» **Task directions**
In the passage on pitch cues to tone and phonation below, copy the text between "The F0 cues to tone" and "tone and phonation.", inclusive.

» **Quoted passage**
-*-*-
The F0 cues to tone and phonation, respectively, are also perceptually distinguished by the nature of their pitch trajectories. The F0 cues to phonation appear to lack specific pitch targets and manifest primarily as a deviation from the pitch trajectory. The lack of an apparent pitch target, combined with the relatively short duration of the F0 fluctuations observed here, distinguish the cues to tone from the cues to phonation. We assume that this distinction makes for a situation in which F0 is able to simultaneously provide the primary cue to tonal contrasts and a phonetic enhancement of the phonation contrast. As a result, our data provide an instance of one laryngeal cue, F0, simultaneously contributing to two laryngeal contrasts, tone and phonation.
-*-*-
Stored items from a collection:
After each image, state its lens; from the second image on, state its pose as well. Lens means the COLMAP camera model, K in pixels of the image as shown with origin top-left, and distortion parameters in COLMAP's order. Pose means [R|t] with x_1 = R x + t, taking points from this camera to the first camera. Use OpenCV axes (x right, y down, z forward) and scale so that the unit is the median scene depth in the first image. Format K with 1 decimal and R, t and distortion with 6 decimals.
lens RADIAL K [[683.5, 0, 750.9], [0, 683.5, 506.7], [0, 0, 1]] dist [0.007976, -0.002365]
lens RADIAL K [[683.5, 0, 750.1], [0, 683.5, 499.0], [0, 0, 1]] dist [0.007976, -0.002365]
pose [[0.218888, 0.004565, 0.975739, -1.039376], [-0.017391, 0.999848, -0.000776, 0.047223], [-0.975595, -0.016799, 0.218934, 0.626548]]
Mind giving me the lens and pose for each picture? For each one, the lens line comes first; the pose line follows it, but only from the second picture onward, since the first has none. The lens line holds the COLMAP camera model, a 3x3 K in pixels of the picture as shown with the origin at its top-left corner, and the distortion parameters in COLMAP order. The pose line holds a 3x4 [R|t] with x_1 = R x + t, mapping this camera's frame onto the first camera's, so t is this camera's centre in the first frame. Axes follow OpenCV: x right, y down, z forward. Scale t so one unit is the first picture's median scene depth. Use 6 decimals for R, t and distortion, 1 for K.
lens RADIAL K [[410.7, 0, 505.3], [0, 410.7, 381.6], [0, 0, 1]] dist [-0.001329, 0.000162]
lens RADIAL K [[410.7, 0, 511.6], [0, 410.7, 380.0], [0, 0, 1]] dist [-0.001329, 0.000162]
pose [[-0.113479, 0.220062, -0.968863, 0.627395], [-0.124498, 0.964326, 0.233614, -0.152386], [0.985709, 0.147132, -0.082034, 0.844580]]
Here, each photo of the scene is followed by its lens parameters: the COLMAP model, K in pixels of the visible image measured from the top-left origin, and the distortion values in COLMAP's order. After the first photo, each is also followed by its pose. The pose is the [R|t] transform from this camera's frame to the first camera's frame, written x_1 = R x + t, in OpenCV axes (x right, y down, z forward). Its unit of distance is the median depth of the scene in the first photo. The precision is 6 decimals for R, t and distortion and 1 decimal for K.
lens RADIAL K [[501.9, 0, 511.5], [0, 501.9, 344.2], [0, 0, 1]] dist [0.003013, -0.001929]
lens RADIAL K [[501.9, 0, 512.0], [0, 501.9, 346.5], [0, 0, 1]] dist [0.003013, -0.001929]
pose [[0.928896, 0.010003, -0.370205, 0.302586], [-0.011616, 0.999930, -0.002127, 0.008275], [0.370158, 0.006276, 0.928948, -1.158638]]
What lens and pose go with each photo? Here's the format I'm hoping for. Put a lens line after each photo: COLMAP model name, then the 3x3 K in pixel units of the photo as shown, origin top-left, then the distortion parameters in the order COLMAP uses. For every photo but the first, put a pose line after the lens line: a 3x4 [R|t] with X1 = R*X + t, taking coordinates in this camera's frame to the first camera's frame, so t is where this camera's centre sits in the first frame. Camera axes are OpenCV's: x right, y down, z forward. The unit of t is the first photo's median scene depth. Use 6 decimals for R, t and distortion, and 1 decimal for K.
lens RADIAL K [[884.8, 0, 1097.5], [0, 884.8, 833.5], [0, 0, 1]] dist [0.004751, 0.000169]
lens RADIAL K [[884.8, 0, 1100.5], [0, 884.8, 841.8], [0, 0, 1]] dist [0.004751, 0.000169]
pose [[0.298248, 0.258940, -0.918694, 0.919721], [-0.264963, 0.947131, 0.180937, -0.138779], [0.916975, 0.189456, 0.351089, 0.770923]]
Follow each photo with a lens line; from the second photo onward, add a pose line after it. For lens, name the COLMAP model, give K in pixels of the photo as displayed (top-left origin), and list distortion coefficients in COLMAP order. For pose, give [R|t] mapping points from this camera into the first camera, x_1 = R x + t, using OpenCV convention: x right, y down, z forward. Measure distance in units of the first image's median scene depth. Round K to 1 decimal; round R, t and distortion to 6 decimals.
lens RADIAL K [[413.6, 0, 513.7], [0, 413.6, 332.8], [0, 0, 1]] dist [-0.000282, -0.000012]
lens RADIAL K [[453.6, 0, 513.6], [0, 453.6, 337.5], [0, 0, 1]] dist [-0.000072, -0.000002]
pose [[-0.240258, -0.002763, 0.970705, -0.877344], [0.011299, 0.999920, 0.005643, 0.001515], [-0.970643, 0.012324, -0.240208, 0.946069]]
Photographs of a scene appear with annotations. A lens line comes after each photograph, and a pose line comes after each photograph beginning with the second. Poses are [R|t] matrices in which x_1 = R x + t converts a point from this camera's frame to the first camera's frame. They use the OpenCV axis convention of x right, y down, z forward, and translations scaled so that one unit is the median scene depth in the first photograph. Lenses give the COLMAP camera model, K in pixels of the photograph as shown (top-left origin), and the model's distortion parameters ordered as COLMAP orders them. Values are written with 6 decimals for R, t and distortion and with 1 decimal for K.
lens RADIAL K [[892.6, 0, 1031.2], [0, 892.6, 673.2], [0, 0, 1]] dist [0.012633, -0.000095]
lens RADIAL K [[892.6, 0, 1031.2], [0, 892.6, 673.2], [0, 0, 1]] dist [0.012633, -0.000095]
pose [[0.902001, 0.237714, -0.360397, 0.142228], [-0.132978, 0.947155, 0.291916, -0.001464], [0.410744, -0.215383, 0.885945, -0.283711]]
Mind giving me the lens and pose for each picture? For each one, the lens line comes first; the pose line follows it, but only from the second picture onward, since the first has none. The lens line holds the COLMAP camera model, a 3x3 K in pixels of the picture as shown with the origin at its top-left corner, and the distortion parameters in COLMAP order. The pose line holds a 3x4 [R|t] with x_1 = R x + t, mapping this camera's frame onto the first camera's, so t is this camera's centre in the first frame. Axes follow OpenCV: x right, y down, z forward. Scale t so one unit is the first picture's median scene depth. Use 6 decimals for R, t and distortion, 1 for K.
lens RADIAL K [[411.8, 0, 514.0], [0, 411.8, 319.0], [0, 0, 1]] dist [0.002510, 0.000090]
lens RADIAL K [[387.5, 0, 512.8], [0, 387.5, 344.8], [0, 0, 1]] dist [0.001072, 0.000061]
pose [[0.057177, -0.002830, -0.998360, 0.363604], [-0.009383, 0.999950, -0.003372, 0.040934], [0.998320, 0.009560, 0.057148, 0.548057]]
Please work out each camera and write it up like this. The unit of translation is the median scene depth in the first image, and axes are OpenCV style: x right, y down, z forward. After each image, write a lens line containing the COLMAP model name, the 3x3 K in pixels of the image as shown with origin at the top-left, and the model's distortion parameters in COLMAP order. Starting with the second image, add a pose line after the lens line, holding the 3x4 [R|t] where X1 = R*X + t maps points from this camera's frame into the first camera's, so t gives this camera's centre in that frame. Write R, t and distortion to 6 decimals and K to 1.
-*-*-
» **Task response**
The F0 cues to tone and phonation, respectively, are also perceptually distinguished by the nature of their pitch trajectories. The F0 cues to phonation appear to lack specific pitch targets and manifest primarily as a deviation from the pitch trajectory. The lack of an apparent pitch target, combined with the relatively short duration of the F0 fluctuations observed here, distinguish the cues to tone from the cues to phonation. We assume that this distinction makes for a situation in which F0 is able to simultaneously provide the primary cue to tonal contrasts and a phonetic enhancement of the phonation contrast. As a result, our data provide an instance of one laryngeal cue, F0, simultaneously contributing to two laryngeal contrasts, tone and phonation.